The first moment is always the most nerve wracking, when there’s a lot of figurative milling around and figuring out of what does it actually mean to facilitate a group discussion on the challenges faced by the participants due to the pandemic and its fallout. The young team of novice community knowledge workers had never facilitated such an activity, nor did they have any prior exposure to the things we take for granted from the practice of design – brainstorming, the use of flip charts, group discussions, and of course, facilitation of the entire session from setting up the room through to handing out tools for expression.
I remember telling them, behaving like a mother hen sending her defenseless chicks out into the big bad world, that “we could not fail” even if our entire workshop plan fell flat and participants didn’t show up or were too apathetic to enthusiastically engage with each other and the facilitators. Without that collaborative generation of creative energy in the room, facilitating group work can be challenging even for the most experienced of us. I said, look, all the funding organization requires is that we provide them with a small cash grant, a bucket of equipment like masks, soap, sanitizer, disinfectant, etc and a hot meal with meat in it. It’ll be a small respite from shouldering the burden of the challenges that the pandemic restrictions have placed on them.
These participatory design and innovation workshops were simply an experiment – the point, always, is to have fun. There was absolutely no pressure to perform. Go forth and enjoy. At worst, there will be some desultory conversation around the challenges. We won’t find out until we try. We had no idea of the surprises in store for us. One of the earliest was the discovery that all 8 participants were already sitting in their chairs ready and waiting in advance of the second session.
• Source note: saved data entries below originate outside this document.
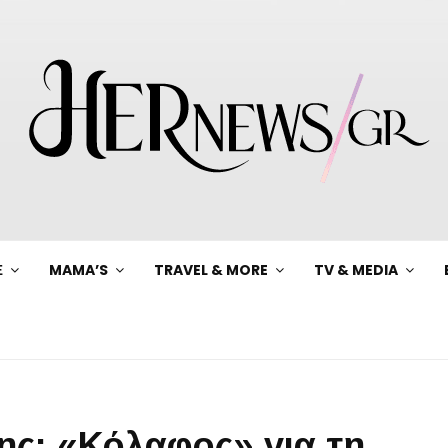
Ξ
MAMA’S
TRAVEL & MORE
TV & MEDIA
ς: «Κόλαφος» για τη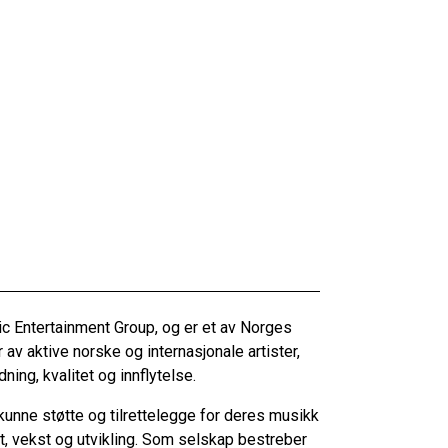
c Entertainment Group, og er et av Norges
av aktive norske og internasjonale artister,
ing, kvalitet og innflytelse.
 kunne støtte og tilrettelegge for deres musikk
et, vekst og utvikling. Som selskap bestreber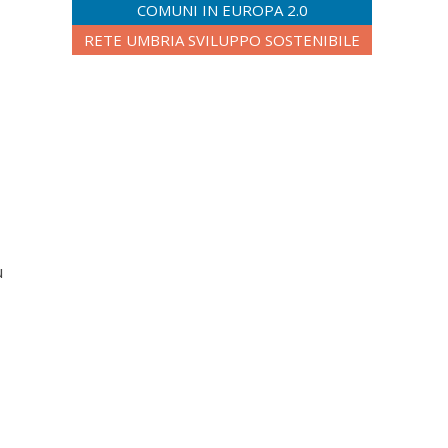
COMUNI IN EUROPA 2.0
RETE UMBRIA SVILUPPO SOSTENIBILE
ù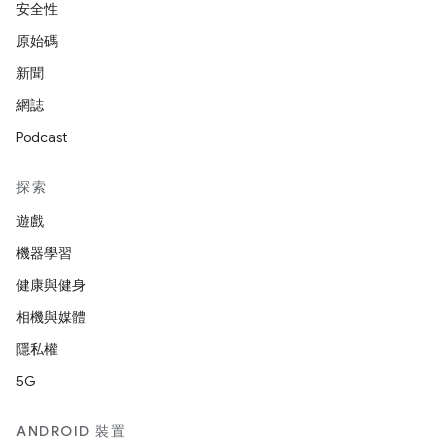
安全性
原始碼
新聞
網誌
Podcast
探索
遊戲
機器學習
健康與健身
相機與媒體
隱私權
5G
ANDROID 裝置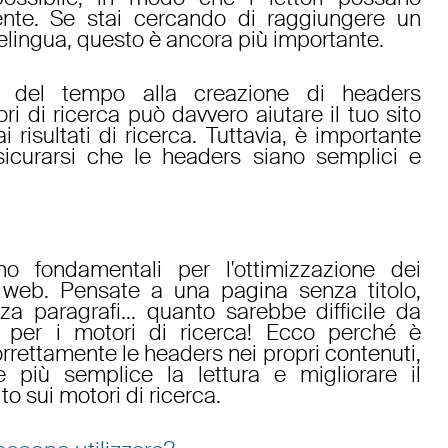
ente. Se stai cercando di raggiungere un
lingua, questo è ancora più importante.
re del tempo alla creazione di headers
ri di ricerca può davvero aiutare il tuo sito
 risultati di ricerca. Tuttavia, è importante
icurarsi che le headers siano semplici e
 fondamentali per l'ottimizzazione dei
o web. Pensate a una pagina senza titolo,
nza paragrafi... quanto sarebbe difficile da
o per i motori di ricerca! Ecco perché è
orrettamente le headers nei propri contenuti,
più semplice la lettura e migliorare il
o sui motori di ricerca.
And now, one full year later? Many of these very same ladies you see here have implemented innovative practices to boost their business including calling their customers for orders before going to stock up at the wholesale market, home deliveries of fresh vegetables, and adopting the thinking tool introduced to help with planning expenses to manage their inventory as uncertainty and volatility continue with each phase of the pandemic.
We were able to reach 32 out of the 46 participants for a telephone survey last month who completed the sequential sessions last year for a brief follow up. Almost half have taken the initiative to adopt new practices and make changes to the established way of doing things, and almost a third are still using the thinking tools custom designed for their needs. 21.7% were enthusiastic in their responses, almost a year after the experience, expressing the belief that the sessions had facilitated innovation.
For instance, one wholesaler of bananas discovered the marketing power of sharing photographs of fresh inventory on social media, while two others have diversified into new and parallel lines of business – in shoes, and in mosquito nets, to diversify the risk of trading only in perishable fresh produce. Others were not as enthusiastic. From the 32 who responded, just over a third did not have much to add on the topic of whether the takeaways from the workshops had been of any benefit over the past year. Our team member who called them feels that this could be due to the third lockdown that is ongoing in Nairobi adding to their burden and thus influencing their mood since many were enthusiastic enough participants during the sessions. It has been a hard year for all of us.
Given that the entire project was conceived as a research through design experiment, I do not have a basis on which to compare these results against others. On the other hand, there are at least 15 informal traders in fresh vegetables operating in Nairobi’s informal settlements who have adopted design thinking and innovation as part of their business practices, as evidenced by their responses one year after the fact. Innovation can be democratized.